Peter, my view is not the same one the ESV team has, as I've said all along. It also isn't the view that the TNIV team has. I think both views are partially correct, and both are partially wrong. There's something obscured by the kind of gender translation the TNIV does, and there's something different obscured by the kind of gender translation the ESV does. I doubt many of the ESV translators share that view. I certainly wouldn't say that I'm with them on this issue.

Suzanne, I think you're making the same mistake. I've said that the TNIV sometimes obscures the meaning of the text. You're insisting that the ESV does the same thing. I agree. Yet you're saying it as if it undermines my argument. Every translation does things like that. Pointing out particular examples of it isn't enough to get me to call the whole translation a bad translation. It just means they've done things that aren't the best option in some particular cases.

Also, I don't think you can really make the case that no one could see the mediatorship of Christ in the ESV. There may be one or two places where it's less clear than it otherwise would be, but there are some explicit statements about that in more than one place. I'm not sure you're making this stronger claim, but if you're not then it makes your conclusion a lot weaker. It's not that the ESV obscures this truth. It's that the ESV translation of one or two particular places this truth is taught would obscure it.

Jeremy,

I got the impression earlier that you were saying that the TNIV obscured things and the ESV did not obscure as much - and I am arguing for par. However, we have both worked at defining our positions, which is a good thing.

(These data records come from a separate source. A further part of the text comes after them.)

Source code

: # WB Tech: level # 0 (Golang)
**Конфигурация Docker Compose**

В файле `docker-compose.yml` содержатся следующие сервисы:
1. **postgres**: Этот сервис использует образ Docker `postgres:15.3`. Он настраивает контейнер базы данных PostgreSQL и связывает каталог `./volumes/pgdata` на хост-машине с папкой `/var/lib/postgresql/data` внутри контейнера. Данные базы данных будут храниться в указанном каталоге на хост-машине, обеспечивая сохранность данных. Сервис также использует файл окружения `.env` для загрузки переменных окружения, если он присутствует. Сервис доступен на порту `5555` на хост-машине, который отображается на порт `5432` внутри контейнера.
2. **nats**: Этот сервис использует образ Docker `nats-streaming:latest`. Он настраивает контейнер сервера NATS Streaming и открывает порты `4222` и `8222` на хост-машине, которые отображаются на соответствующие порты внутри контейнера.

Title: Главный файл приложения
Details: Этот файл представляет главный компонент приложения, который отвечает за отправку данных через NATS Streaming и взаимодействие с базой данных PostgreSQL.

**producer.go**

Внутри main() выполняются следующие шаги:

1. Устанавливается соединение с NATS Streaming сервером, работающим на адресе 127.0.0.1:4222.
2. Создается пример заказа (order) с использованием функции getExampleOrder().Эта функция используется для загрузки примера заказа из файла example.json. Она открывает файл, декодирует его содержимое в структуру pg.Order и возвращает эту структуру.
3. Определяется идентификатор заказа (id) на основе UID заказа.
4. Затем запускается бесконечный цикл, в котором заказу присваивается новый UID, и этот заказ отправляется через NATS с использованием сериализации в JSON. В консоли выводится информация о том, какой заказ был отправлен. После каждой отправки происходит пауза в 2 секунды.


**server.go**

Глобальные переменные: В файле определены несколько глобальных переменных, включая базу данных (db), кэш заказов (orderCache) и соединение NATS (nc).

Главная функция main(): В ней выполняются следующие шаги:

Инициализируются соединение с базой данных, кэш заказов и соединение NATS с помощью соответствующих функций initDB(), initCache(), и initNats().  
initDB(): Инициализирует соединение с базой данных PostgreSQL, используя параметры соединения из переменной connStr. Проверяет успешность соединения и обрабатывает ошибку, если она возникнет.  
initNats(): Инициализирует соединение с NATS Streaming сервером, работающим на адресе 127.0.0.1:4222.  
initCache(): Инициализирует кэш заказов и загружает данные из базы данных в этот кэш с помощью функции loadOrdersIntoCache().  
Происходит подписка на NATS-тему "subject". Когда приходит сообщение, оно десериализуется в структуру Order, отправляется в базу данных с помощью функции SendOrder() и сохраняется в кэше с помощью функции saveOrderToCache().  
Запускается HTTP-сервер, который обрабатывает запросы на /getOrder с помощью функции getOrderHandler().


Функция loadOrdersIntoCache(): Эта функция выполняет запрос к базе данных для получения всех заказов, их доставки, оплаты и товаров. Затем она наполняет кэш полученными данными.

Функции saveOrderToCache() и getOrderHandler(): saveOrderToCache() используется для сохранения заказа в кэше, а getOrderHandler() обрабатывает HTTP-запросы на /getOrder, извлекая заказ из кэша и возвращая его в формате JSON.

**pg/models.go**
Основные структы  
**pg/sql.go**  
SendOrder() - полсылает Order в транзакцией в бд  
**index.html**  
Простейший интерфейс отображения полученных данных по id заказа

About the mediator, the ESV could possibly give the impression, except for the footnotes, I must admit, but read aloud, that Christ came as a *man* to be a mediator between God and *men*, because that is what the ESV says. But, of course, we should read it as Christ came as a ~man~ to be a mediator between God and ~men~. If you can read my wavy line as being a */~man~/* who somehow represents *men* and *women* both. Somehow I find it easier to deal with the man/human semantic split myself.

Anyway enough of that! It doesn't really matter what I think of a translation, I am just trying to lay out the pattern of translation in the ESV so I can then think clearly about how it compares to other translations. I am looking for patterns in translations as part of assessing translations. Of course, this is only a tiny bit.

I actually assumed originally that the ESV was more word for word, and maybe it is in general, with reference to pronouns, etc. My expectations of the ESV were that it would be more consistent on gender but I have found that it is not what I expected. Sons and children are mixed, gender does not match actual real life gender if no male doctrinal point is to be made, etc.

Once again that is not necessarily different from the TNIV although I have to go back and reflect on that. I think when people compare transations they have to compare explicit examples, not just generalizataions that they have assumed about one being closer to the Greek.

I think that the fact that the ESV states so many different objectives for their translation, that it be formally equivalent, that it retain Greek gender, except when this and that, and if there is a male referent. It is the weaving together of these sometimes conflicting goals that make it seem uneven and not balanced as you say it is. However, on some points I do find more word for word translation so I will continue to look at it.

I haven't said that the ESV is terrible but just that so far, I find it confusing, and not better than other translations. ESV has an agenda as much as any other translation. If you already agree with their agenda, good. The same with the TNIV. But either way one has to know what the Greek says and comment on it so others who don't read Greek will know which pawns are being moved.